La verdad es que el marketing no puede sostener algo que la gente no disfruta. Coca-Cola no lleva más de un siglo en la cima solo por jingles navideños; lo hace porque su sabor conecta con millones de paladares. El café no se convirtió en ritual matutino únicamente gracias a anuncios aspiracionales; su efecto estimulante y su sabor lo hacen indispensable. El chocolate tampoco necesita mucha persuasión para conquistar: su dulzura y la liberación de compuestos que generan placer ya lo hacen irresistible.
En otras palabras: la publicidad amplifica, pero no inventa de la nada.
El rol del marketing
El marketing cumple la función de organizar significados y emociones alrededor de un producto. Nos recuerda que el café es sinónimo de pausa, que una chocolatina puede ser un detalle de afecto, que una gaseosa simboliza compartir. Es un trabajo de narración cultural más que de hipnosis masiva.

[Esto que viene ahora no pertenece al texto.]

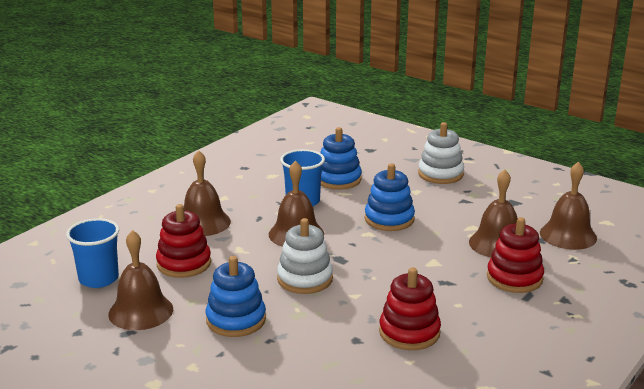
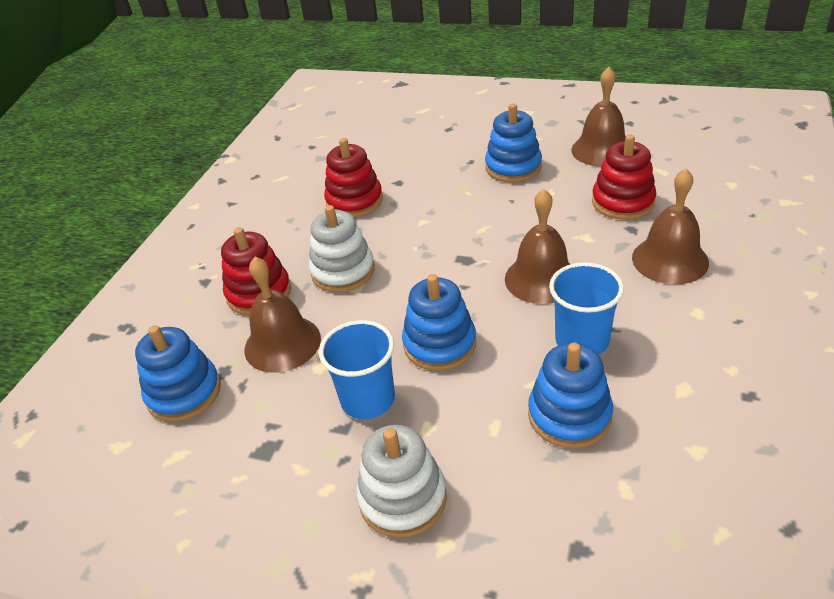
camera: 165 degrees right, 15 degrees up
(98, 279) = (681, 163): blue cup -> blue cup (368, 399)
(305, 279) = (484, 223): white stacking toy -> white stacking toy (343, 271)
(568, 235) = (184, 393): brown bell -> blue stacking toy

¿Que hay campañas manipuladoras o agresivas? Sin duda. Pero confundir ese exceso con el rol esencial del marketing es tan ingenuo como creer que un buen eslogan puede hacer que compremos algo que no nos gusta ni necesitamos.
La ignorancia del reduccionismo
Pretender que todo consumo masivo es puro truco publicitario es ignorar las dinámicas culturales, biológicas y sociales que sostienen la relación de la gente con esos productos. El marketing puede acelerar una adopción, darle identidad y reforzar asociaciones, pero lo que realmente mantiene viva la costumbre es el valor real que el producto aporta a la experiencia del consumidor.
En conclusión: más que satanizar la publicidad, conviene reconocer la interacción entre atractivo intrínseco del producto y estrategia de comunicación. El primero despierta el gusto; la segunda lo amplifica y lo convierte en cultura compartida.